_Page text_
-- BEGIN --

The Secret of Terror Castle, by Alfred Hitchcock, Lunário, by Al Berto, and The Metamorphosis, by Kafka, are some of Valter Hugo Mãe’s most precious books. These are the gems of a writer that is, himself, already considered a literary gem in the city of Porto, Portugal and the rest of the world.
Livraria Lello: Do you keep any special book in your library? A book with a special and value? How did it touch you as a writer?
Valter Hugo Mãe: Among the books, I keep as treasure is the first book I ever bought – I was only ten years old when I got The Secret of Terror Castle, by Alfred Hitchcock. It was a turning point in my life. Something in the cover captured my attention. After reading it, I understood that reality needed to be made of fantasy. I still have that book and it’s one of the most precious titles that sits on my library.
I also have a precious edition of Al Berto’s Lunário, a book that he sent me himself with a special and poetic dedication, that really moved me at that time, and still does; books signed by José Saramago and also by Eduardo Lourenço; several editions of Franz Kafka’s The Metamorphosis – a masterpiece that changed a lot of things in my life. The image of myself as a future writer was deeply influenced by Kafka’s The Metamorphosis, and I bought some editions on my travels.
I also keep a lot of poetry, that I’ve been proudly publishing throughout the years. Among these books, the complete works of Daniel Faria, Isabel de Sá and Inês Lourenço stand out… I care deeply for a lot of the books I have the chance to coordinate the edition and they have a special place on my shelves.
After so many years – I’m 48 years old, an age I never thought I would get to… I used to think people with this age were old and almost over and done… Now I understand that everything we read piles up enormously and the bonds we create with books are stronger by the day. They are more possessive and pleasurable – even when I don’t open or read them every day. The simple fact of knowing they’re there influences profoundly my happiness.
Maybe one day I might show my library in a different way. For now, it can live on these few words.

-- END --

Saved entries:
-- BEGIN --

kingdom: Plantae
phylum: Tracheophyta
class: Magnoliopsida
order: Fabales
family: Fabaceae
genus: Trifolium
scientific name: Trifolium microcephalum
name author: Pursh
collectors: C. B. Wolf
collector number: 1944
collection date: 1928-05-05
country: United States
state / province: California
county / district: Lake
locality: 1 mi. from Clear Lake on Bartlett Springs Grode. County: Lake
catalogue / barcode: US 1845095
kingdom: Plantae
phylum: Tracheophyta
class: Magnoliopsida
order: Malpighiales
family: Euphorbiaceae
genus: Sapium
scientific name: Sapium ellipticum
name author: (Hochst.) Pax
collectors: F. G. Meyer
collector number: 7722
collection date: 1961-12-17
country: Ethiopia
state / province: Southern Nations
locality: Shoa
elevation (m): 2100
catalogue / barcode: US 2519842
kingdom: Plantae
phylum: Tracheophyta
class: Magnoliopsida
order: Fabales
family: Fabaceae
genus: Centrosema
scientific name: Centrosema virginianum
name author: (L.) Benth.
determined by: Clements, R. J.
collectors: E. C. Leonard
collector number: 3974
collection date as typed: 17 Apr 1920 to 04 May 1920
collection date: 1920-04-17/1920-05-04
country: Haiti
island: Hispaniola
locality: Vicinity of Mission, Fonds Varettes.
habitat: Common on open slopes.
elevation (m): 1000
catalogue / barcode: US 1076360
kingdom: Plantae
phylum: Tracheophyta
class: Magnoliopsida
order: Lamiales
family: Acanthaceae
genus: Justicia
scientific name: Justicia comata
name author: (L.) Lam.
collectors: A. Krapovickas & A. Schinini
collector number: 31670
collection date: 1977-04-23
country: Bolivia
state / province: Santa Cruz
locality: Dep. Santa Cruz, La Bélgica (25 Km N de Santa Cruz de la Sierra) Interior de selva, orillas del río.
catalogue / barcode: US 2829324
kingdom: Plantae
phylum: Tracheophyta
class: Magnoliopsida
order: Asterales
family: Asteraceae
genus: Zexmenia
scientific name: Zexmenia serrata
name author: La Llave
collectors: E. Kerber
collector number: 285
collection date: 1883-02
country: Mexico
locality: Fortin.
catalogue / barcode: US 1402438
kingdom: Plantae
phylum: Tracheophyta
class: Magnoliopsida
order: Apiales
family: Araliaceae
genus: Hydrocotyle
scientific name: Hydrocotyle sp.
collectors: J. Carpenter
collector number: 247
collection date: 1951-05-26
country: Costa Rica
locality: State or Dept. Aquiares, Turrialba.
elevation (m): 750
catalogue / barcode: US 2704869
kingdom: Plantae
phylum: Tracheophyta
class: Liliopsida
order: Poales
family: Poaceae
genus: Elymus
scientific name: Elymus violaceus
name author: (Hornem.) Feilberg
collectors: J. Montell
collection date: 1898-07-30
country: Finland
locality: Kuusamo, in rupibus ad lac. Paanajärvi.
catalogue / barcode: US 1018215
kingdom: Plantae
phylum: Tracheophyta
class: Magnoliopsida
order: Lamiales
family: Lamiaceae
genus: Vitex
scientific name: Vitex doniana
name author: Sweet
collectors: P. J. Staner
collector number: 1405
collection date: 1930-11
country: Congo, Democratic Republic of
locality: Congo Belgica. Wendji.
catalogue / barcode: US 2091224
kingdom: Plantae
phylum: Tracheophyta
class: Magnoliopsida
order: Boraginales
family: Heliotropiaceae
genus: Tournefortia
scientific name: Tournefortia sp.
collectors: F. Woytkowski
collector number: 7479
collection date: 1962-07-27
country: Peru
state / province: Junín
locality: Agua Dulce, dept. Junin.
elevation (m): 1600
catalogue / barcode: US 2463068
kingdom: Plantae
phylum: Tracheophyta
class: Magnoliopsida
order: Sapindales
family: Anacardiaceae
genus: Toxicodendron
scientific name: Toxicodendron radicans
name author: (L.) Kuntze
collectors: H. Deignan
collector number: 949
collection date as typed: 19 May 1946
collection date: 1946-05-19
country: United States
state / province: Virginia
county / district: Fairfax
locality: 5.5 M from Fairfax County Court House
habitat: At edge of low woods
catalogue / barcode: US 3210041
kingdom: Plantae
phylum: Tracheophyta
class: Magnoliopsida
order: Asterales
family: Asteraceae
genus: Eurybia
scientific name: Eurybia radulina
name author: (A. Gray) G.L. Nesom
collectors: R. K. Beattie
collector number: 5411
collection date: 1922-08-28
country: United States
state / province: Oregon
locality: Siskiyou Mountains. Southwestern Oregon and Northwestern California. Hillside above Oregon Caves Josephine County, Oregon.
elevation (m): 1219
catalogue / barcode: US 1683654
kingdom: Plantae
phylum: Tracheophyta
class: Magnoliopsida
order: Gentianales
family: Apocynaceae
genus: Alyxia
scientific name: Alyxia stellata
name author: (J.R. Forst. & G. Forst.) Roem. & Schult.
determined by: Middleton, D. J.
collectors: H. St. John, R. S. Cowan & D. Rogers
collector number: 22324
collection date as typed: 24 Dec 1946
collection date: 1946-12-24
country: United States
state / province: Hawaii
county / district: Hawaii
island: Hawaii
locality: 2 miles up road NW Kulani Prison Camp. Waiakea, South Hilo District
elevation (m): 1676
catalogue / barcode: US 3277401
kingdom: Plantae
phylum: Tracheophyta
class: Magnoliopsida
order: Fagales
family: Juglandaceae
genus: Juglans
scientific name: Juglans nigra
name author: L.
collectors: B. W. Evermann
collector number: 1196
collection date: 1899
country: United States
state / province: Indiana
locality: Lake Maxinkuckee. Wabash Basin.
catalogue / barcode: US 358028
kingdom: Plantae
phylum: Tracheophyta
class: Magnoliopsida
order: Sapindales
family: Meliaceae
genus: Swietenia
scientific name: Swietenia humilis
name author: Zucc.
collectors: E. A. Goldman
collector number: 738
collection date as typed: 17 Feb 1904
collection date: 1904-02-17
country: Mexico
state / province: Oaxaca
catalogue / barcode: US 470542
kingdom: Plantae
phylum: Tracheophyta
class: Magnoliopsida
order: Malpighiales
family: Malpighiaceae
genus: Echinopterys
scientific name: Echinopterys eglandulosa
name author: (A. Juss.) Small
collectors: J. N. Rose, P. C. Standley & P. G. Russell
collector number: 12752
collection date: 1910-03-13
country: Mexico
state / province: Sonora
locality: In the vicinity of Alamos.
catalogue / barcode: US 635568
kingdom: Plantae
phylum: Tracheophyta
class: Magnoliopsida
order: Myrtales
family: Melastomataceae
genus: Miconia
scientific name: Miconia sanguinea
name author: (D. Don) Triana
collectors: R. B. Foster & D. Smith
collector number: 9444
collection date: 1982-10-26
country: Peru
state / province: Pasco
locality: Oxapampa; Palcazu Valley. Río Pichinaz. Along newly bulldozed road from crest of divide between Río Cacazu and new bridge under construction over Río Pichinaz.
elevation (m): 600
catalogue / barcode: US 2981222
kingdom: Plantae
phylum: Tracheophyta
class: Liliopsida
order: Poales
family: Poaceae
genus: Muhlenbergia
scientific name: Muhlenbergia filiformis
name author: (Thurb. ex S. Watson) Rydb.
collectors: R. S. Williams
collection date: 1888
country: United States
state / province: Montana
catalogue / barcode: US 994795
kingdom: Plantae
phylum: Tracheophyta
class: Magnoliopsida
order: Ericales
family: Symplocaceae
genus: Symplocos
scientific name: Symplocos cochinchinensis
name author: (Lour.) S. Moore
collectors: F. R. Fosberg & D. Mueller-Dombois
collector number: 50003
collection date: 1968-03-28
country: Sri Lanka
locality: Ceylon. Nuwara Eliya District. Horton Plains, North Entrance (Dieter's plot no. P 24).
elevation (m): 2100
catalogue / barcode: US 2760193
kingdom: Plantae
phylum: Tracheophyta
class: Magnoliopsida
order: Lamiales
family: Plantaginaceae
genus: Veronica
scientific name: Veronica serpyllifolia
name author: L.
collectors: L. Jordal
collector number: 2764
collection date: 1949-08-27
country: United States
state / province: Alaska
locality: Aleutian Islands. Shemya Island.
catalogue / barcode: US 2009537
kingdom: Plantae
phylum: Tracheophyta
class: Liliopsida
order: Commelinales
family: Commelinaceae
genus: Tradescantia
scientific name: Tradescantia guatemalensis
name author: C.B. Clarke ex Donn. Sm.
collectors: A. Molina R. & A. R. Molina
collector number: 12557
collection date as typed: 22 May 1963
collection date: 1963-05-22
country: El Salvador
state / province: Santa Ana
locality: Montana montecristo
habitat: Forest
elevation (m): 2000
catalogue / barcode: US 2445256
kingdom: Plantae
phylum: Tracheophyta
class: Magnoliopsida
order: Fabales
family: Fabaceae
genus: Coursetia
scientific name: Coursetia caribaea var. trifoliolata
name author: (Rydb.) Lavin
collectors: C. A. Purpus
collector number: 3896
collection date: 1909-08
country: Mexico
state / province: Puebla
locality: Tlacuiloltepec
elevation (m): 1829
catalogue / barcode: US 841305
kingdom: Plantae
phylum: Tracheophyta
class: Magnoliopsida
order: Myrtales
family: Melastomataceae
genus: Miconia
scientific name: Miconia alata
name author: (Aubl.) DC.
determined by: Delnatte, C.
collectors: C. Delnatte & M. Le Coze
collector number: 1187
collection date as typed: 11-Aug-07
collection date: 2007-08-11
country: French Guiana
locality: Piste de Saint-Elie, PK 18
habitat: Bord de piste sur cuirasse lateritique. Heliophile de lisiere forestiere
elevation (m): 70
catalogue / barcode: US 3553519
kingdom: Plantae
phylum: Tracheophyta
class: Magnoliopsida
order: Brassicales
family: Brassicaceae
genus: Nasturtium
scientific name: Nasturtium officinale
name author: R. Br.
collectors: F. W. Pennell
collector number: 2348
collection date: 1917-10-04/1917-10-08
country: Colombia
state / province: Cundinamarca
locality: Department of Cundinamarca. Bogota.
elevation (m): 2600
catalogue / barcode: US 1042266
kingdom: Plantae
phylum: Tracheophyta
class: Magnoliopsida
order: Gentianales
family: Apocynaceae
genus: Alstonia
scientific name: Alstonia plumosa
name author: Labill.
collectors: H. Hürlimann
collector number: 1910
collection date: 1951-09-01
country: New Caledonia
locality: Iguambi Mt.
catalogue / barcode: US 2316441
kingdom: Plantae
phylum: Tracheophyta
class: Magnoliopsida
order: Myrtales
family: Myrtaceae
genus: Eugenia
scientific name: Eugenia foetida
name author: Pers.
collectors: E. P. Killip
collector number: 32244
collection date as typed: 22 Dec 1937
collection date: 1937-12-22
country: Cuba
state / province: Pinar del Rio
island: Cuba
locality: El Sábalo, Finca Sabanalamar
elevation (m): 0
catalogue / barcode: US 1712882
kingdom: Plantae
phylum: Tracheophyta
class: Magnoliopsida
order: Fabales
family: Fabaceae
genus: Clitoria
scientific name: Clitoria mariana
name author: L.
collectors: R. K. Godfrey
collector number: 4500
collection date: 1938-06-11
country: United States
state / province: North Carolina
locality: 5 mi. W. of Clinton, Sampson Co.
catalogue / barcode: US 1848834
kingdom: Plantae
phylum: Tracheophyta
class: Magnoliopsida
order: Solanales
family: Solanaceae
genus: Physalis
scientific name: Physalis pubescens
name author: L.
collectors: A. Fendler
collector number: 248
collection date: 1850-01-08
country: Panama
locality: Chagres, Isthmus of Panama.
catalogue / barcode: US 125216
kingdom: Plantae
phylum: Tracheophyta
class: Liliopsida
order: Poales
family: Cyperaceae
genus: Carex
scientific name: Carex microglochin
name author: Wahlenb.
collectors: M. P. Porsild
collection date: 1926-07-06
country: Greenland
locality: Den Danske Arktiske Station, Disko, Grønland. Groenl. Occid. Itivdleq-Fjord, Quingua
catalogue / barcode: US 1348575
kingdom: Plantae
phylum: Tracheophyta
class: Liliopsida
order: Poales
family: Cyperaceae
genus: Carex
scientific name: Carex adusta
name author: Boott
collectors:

-- END --

Copy out the interview with Valter Hugo Mãe about his treasured books word for word, from its first line to its last.

_Exercise response_
The Secret of Terror Castle, by Alfred Hitchcock, Lunário, by Al Berto, and The Metamorphosis, by Kafka, are some of Valter Hugo Mãe’s most precious books. These are the gems of a writer that is, himself, already considered a literary gem in the city of Porto, Portugal and the rest of the world.
Livraria Lello: Do you keep any special book in your library? A book with a special and value? How did it touch you as a writer?
Valter Hugo Mãe: Among the books, I keep as treasure is the first book I ever bought – I was only ten years old when I got The Secret of Terror Castle, by Alfred Hitchcock. It was a turning point in my life. Something in the cover captured my attention. After reading it, I understood that reality needed to be made of fantasy. I still have that book and it’s one of the most precious titles that sits on my library.
I also have a precious edition of Al Berto’s Lunário, a book that he sent me himself with a special and poetic dedication, that really moved me at that time, and still does; books signed by José Saramago and also by Eduardo Lourenço; several editions of Franz Kafka’s The Metamorphosis – a masterpiece that changed a lot of things in my life. The image of myself as a future writer was deeply influenced by Kafka’s The Metamorphosis, and I bought some editions on my travels.
I also keep a lot of poetry, that I’ve been proudly publishing throughout the years. Among these books, the complete works of Daniel Faria, Isabel de Sá and Inês Lourenço stand out… I care deeply for a lot of the books I have the chance to coordinate the edition and they have a special place on my shelves.
After so many years – I’m 48 years old, an age I never thought I would get to… I used to think people with this age were old and almost over and done… Now I understand that everything we read piles up enormously and the bonds we create with books are stronger by the day. They are more possessive and pleasurable – even when I don’t open or read them every day. The simple fact of knowing they’re there influences profoundly my happiness.
Maybe one day I might show my library in a different way. For now, it can live on these few words.